At the Parliamentary Roundtable on Article 121(1A) on Jan 5, 2006, Suhakam chairman and former attorney-general Abu Talib Othman [who is incidentally, also the drafter of Article 121(1A)] had this to say of our civil court judges: "In a democratic country, one has to accept the view of the majority. 121(1A) will not be problem if the civil court has the courage to act fairly and independently. The system is just if the judicial process is in place. The reason for such a clause was that the Syariah Court was more competent to deal with Islamic affairs.

"Schedule 9 of the constitution is clear that the Syariah Court only has jurisdiction over people professing Islam.
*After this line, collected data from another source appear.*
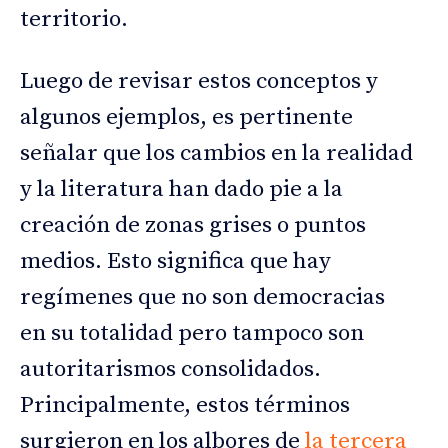
territorio.
Luego de revisar estos conceptos y
algunos ejemplos, es pertinente
señalar que los cambios en la realidad
y la literatura han dado pie a la
creación de zonas grises o puntos
medios. Esto significa que hay
regímenes que no son democracias
en su totalidad pero tampoco son
autoritarismos consolidados.
Principalmente, estos términos
surgieron en los albores de
la tercera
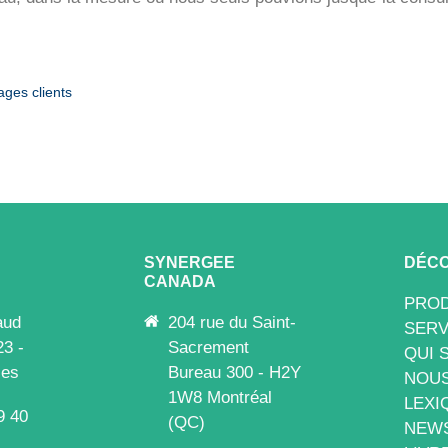
ges clients
SYNERGEE
DÉCO
CANADA
PROD
aud
204 rue du Saint-
SERV
23 -
Sacrement
QUI 
les
Bureau 300 - H2Y
NOUS
1W8 Montréal
LEXI
9 40
(QC)
NEW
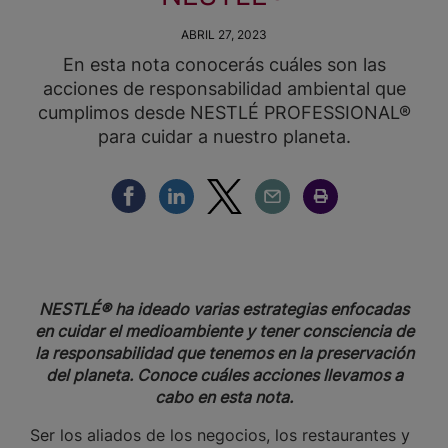
ABRIL 27, 2023
En esta nota conocerás cuáles son las
acciones de responsabilidad ambiental que
cumplimos desde NESTLÉ PROFESSIONAL®
para cuidar a nuestro planeta.
Compartir Facebook
Compartir Linkedin
Compartir Twitter
Compartir Email
Compartir Imprimir
NESTLÉ® ha ideado varias estrategias enfocadas
en cuidar el medioambiente y tener consciencia de
la responsabilidad que tenemos en la preservación
del planeta. Conoce cuáles acciones llevamos a
cabo en esta nota.
Ser los aliados de los negocios, los restaurantes y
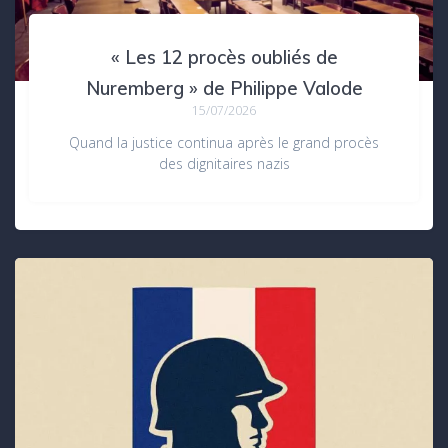
« Les 12 procès oubliés de
Nuremberg » de Philippe Valode
15/07/2026
Quand la justice continua après le grand procès
des dignitaires nazis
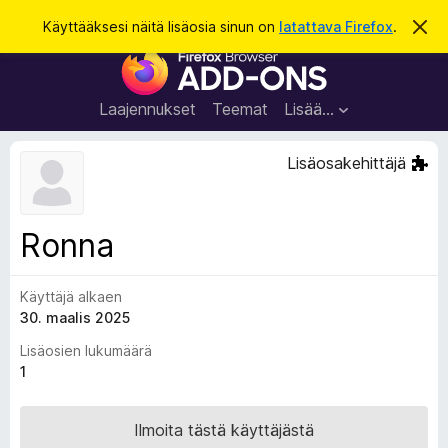
H
Kirjaudu sisään
Käyttääksesi näitä lisäosia sinun on
latattava Firefox
.
O
h
a
F
i
k
t
i
a
u
r
t
Laajennukset
Teemat
Lisää…
ä
e
m
f
ä
Lisäosakehittäjä
i
o
l
x
m
o
-
Ronna
i
s
t
u
e
s
Käyttäjä alkaen
l
30. maalis 2025
a
i
Lisäosien lukumäärä
m
1
e
n
Ilmoita tästä käyttäjästä
l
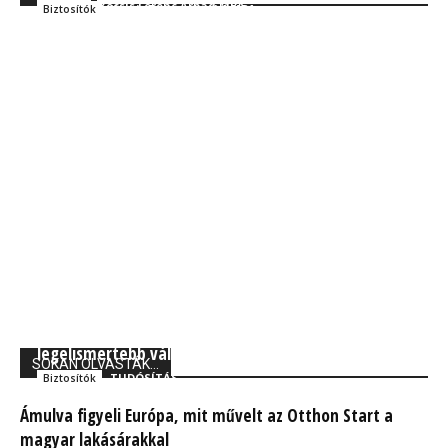
Kocsis Ferenc Árpád MBA
Szakmai
Kocsis Ferenc Árpád MBA
Biztosítók
Forbes: A Generali Biztosító a világ 250
legelismertebb vállalata között
SOKAN OLVASTÁK...
TUDÓSÍTÁS
Biztosítók
Ámulva figyeli Európa, mit művelt az Otthon Start a
magyar lakásárakkal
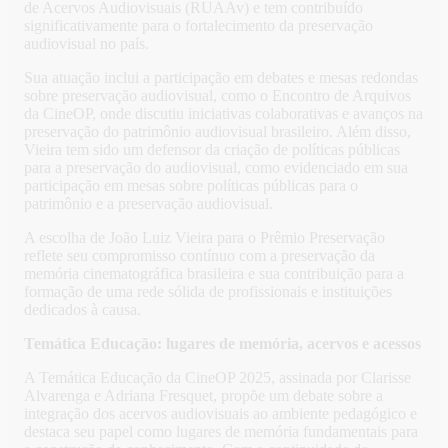
de Acervos Audiovisuais (RUAAv) e tem contribuído
significativamente para o fortalecimento da preservação
audiovisual no país.
Sua atuação inclui a participação em debates e mesas redondas
sobre preservação audiovisual, como o Encontro de Arquivos
da CineOP, onde discutiu iniciativas colaborativas e avanços na
preservação do patrimônio audiovisual brasileiro. Além disso,
Vieira tem sido um defensor da criação de políticas públicas
para a preservação do audiovisual, como evidenciado em sua
participação em mesas sobre políticas públicas para o
patrimônio e a preservação audiovisual.
A escolha de João Luiz Vieira para o Prêmio Preservação
reflete seu compromisso contínuo com a preservação da
memória cinematográfica brasileira e sua contribuição para a
formação de uma rede sólida de profissionais e instituições
dedicados à causa.
Temática Educação: lugares de memória, acervos e acessos
A Temática Educação da CineOP 2025, assinada por Clarisse
Alvarenga e Adriana Fresquet, propõe um debate sobre a
integração dos acervos audiovisuais ao ambiente pedagógico e
destaca seu papel como lugares de memória fundamentais para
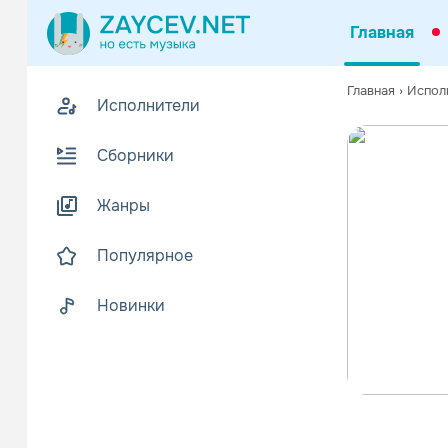
Главная
Главная
›
Испол
Исполнители
Сборники
Жанры
Популярное
Новинки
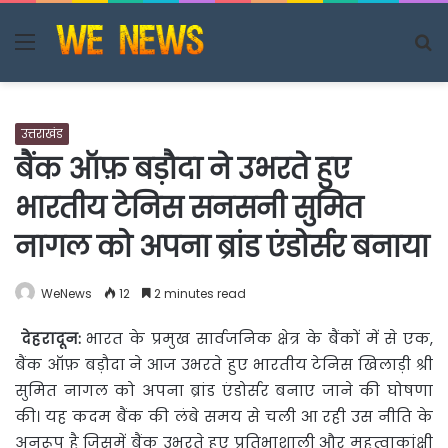
Menu
S
fo
उत्तराखंड
बैंक ऑफ़ बड़ौदा ने उभरते हुए
भारतीय टेनिस सनसनी सुमित
नागल को अपना ब्रांड एंडोर्सर बनाया
WeNews
12
2 minutes read
देहरादून
:
भारत के प्रमुख सार्वजनिक क्षेत्र के बैंकों में से एक,
बैंक ऑफ़ बड़ौदा ने आज उभरते हुए भारतीय टेनिस
खिलाड़ी श्री
सुमित नागल को अपना ब्रांड एंडोर्सर बनाए जाने की घोषणा
की। यह कदम बैंक की लंबे समय से चली आ रही उस नीति के
अनुरूप है जिसमें बैंक उभरते हुए प्रतिभाशाली और महत्वाकांक्षी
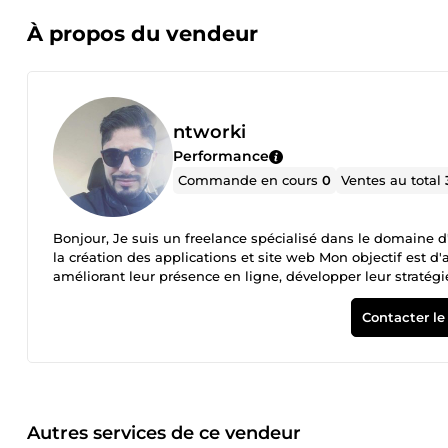
À propos du vendeur
ntworki
Performance
Commande en cours
0
Ventes au total
Bonjour, Je suis un freelance spécialisé dans le domaine 
la création des applications et site web Mon objectif est d'
améliorant leur présence en ligne, développer leur stratégi
m'efforce de fournir des solutions efficaces qui répondent
que je propose : Je vais transformer votre site web en application android téléchargeable Je vais vous réaliser un logo
Contacter le
professionnel et original avec créativité Je vais créer votre 
l'opportunité de travailler avec divers clients, allant des 
compréhension approfondie des défis auxquels ils sont conf
recherchez un freelance passionné et compétent pour vous ai
ravi de discuter de la façon dont je peux contribuer à votre
Autres services de ce vendeur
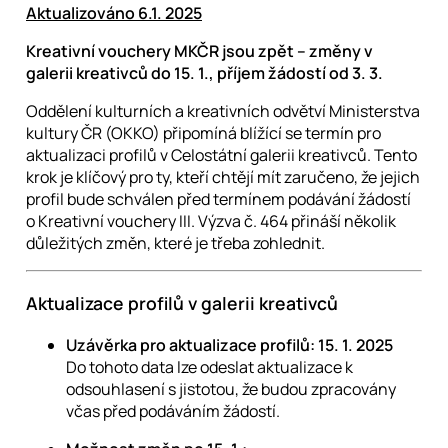
Aktualizováno 6.1. 2025
Kreativní vouchery MKČR jsou zpět – změny v
galerii kreativců do 15. 1., příjem žádostí od 3. 3.
Oddělení kulturních a kreativních odvětví Ministerstva
kultury ČR (OKKO) připomíná blížící se termín pro
aktualizaci profilů v Celostátní galerii kreativců. Tento
krok je klíčový pro ty, kteří chtějí mít zaručeno, že jejich
profil bude schválen před termínem podávání žádostí
o Kreativní vouchery III. Výzva č. 464 přináší několik
důležitých změn, které je třeba zohlednit.
Aktualizace profilů v galerii kreativců
Uzávěrka pro aktualizace profilů:
15. 1. 2025
Do tohoto data lze odeslat aktualizace k
odsouhlasení s jistotou, že budou zpracovány
včas před podáváním žádostí.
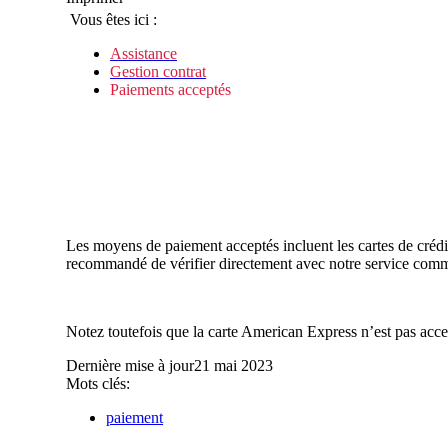
Vous êtes ici :
Assistance
Gestion contrat
Paiements acceptés
Les moyens de paiement acceptés incluent les cartes de crédi
recommandé de vérifier directement avec notre service comm
Notez toutefois que la carte American Express n’est pas acc
Dernière mise à jour
21 mai 2023
Mots clés:
paiement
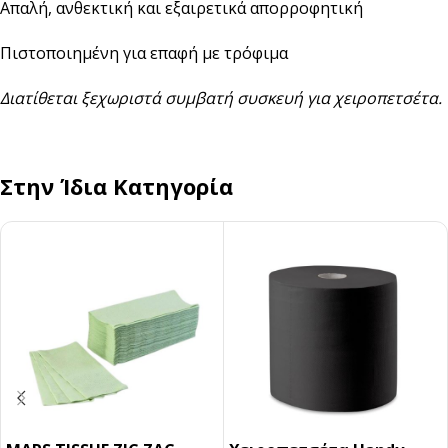
Απαλή, ανθεκτική και εξαιρετικά απορροφητική
Πιστοποιημένη για επαφή με τρόφιμα
Διατίθεται ξεχωριστά συμβατή συσκευή για χειροπετσέτα.
Στην Ίδια Κατηγορία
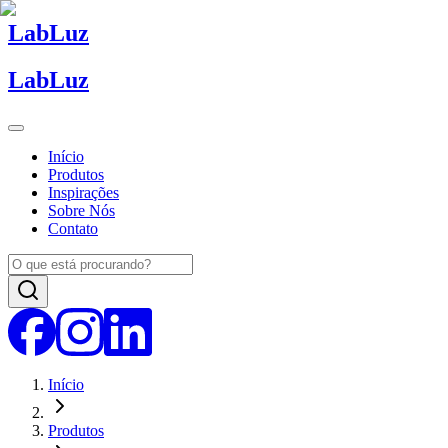
Lab
Luz
Lab
Luz
Início
Produtos
Inspirações
Sobre Nós
Contato
Início
Produtos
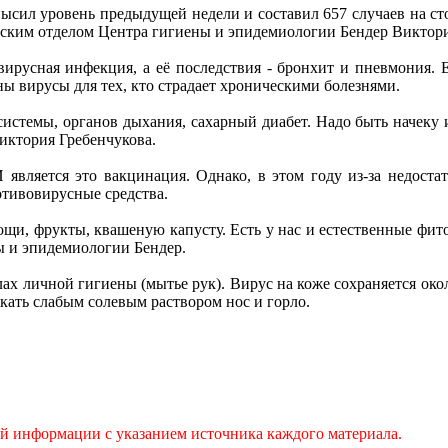
высил уровень предыдущей недели и составил 657 случаев на ст
еским отделом Центра гигиены и эпидемиологии Бендер Виктори
вирусная инфекция, а её последствия - бронхит и пневмония. Е
ны вирусы для тех, кто страдает хроническими болезнями.
 системы, органов дыхания, сахарный диабет. Надо быть начеку 
иктория Гребенчукова.
ляется это вакцинация. Однако, в этом году из-за недостат
отивовирусные средства.
овощи, фрукты, квашеную капусту. Есть у нас и естественные фи
ны и эпидемиологии Бендер.
лах личной гигиены (мытье рук). Вирус на коже сохраняется окол
кать слабым солевым раствором нос и горло.
ой информации с указанием источника каждого материала.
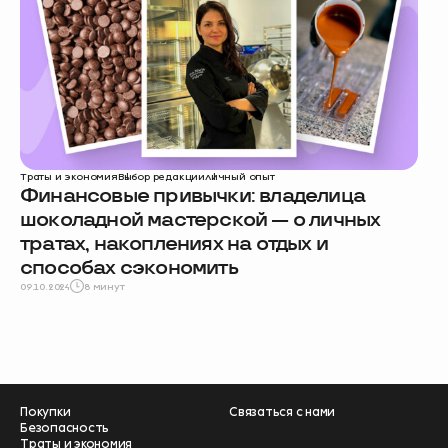
Траты и экономия
Выбор редакции
личный опыт
Финансовые привычки: владелица
шоколадной мастерской — о личных
тратах, накоплениях на отдых и
способах сэкономить
09.10.2024
8 минут
Покупки
Связаться с нами
Безопасность
Траты и экономия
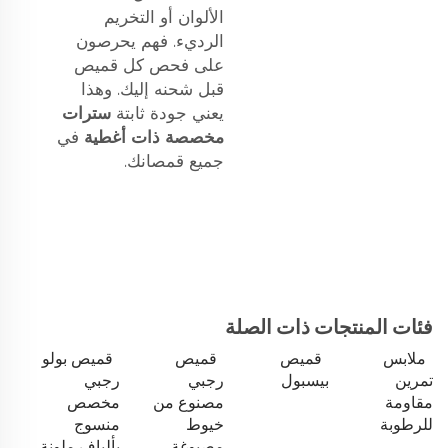
الألوان أو التخريم
الرديء. فهم يحرصون
على فحص كل قميص
قبل شحنه إليك. وهذا
يعني جودة ثابتة
سترات
مخصصة ذات أغطية
في
جميع قمصانك.
فئات المنتجات ذات الصلة
ملابس
قميص
قميص
قميص بولو
تمرين
بيسبول
رجبي
رجبي
مقاومة
مصنوع من
مخصص
للرطوبة
خيوط
منسوج
مصبوغة
بألياف ملونة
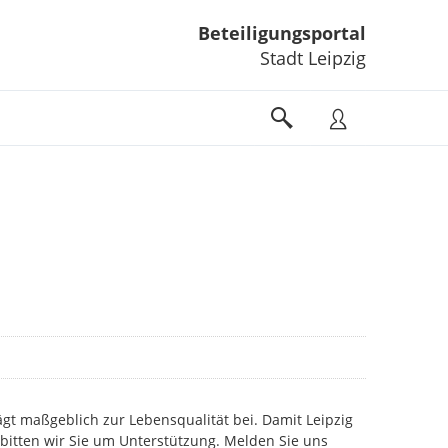
Beteiligungsportal
Stadt Leipzig
gt maßgeblich zur Lebensqualität bei. Damit Leipzig
 bitten wir Sie um Unterstützung. Melden Sie uns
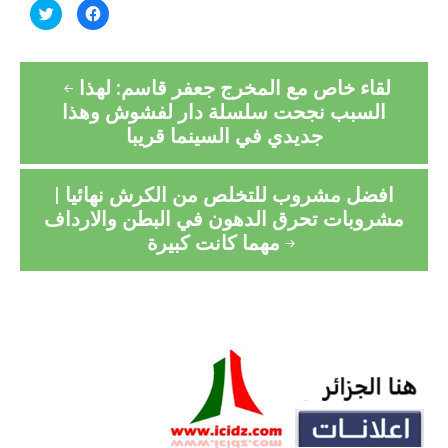
Cliquez
Cliquez
pour
pour
partager
partager
sur
sur
Twitter(ouvre
Facebook(ouvre
Navigation
dans
dans
une
une
لقاء خاص مع المخرج جعفر قاسم: لهذا
nouvelle
nouvelle
de
fenêtre)
fenêtre)
السبب نجحت سلسلة دار لفشوش وهذا
جديدي في السينما قريبا
l’article
افضل مشروب للتخلص من الكرش نهائيا |
مشروبات تحرق الدهون في البطن والارداف
مهما كانت كبيرة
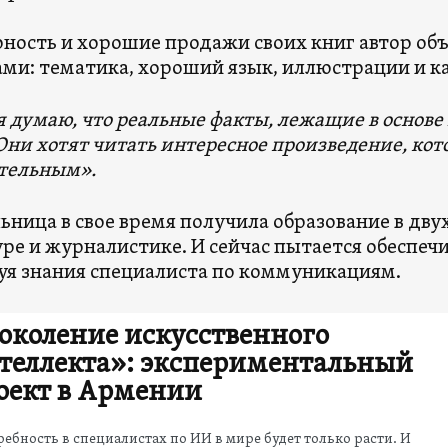
ность и хорошие продажи своих книг автор об
ми: тематика, хороший язык, иллюстрации и ка
я думаю, что реальные факты, лежащие в основе
Они хотят читать интересное произведение, кото
тельным».
ьница в свое время получила образование в двух
ре и журналистике. И сейчас пытается обеспечи
уя знания специалиста по коммуникациям.
околение искусственного
теллекта»: экспериментальный
оект в Армении
ебность в специалистах по ИИ в мире будет только расти. И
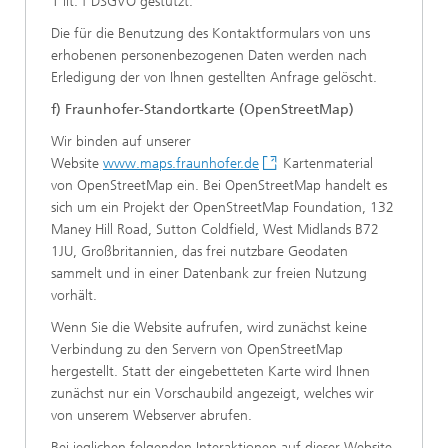
1 lit. f DSGVO gestützt.
Die für die Benutzung des Kontaktformulars von uns
erhobenen personenbezogenen Daten werden nach
Erledigung der von Ihnen gestellten Anfrage gelöscht.
f) Fraunhofer-Standortkarte (OpenStreetMap)
Wir binden auf unserer
Website
www.maps.fraunhofer.de
Kartenmaterial
von OpenStreetMap ein. Bei OpenStreetMap handelt es
sich um ein Projekt der OpenStreetMap Foundation, 132
Maney Hill Road, Sutton Coldfield, West Midlands B72
1JU, Großbritannien, das frei nutzbare Geodaten
sammelt und in einer Datenbank zur freien Nutzung
vorhält.
Wenn Sie die Website aufrufen, wird zunächst keine
Verbindung zu den Servern von OpenStreetMap
hergestellt. Statt der eingebetteten Karte wird Ihnen
zunächst nur ein Vorschaubild angezeigt, welches wir
von unserem Webserver abrufen.
Bei jeglichen folgenden Interaktionen auf dieser Website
Yet it has constantly been ignored. However, the constitutionality of law rests upon civil court. But none of the civil judges are prepared to look at it this way. It's an abdication of power and function.

"Therefore, it is the problem of the court not the legislation. If the civil court judge is true to the oath he takes, there will be no problem like we are now facing. 121(1A) is not intended to limit the civil courts."

Lest we want to see Malaysia deteriorate to a state of civil lawlessness, which no right thinking Malaysian wants, it is timely that our civil court judges be reminded of the oath they have sworn to fulfill. Failure to do so simply means we have no guaranteed rights. If the Federal Constitution and those duty-bound to protect it cannot guarantee our rights, how can we begin to recognise the Federal Constitution as legitimate law, or for the matter, supreme law?

As mentioned in Article 16 of the 1789 French Declaration of the Rights of Man and Citizen, "[any] society in which rights are not guaranteed, or which the separation of powers is not defined, has no constitution."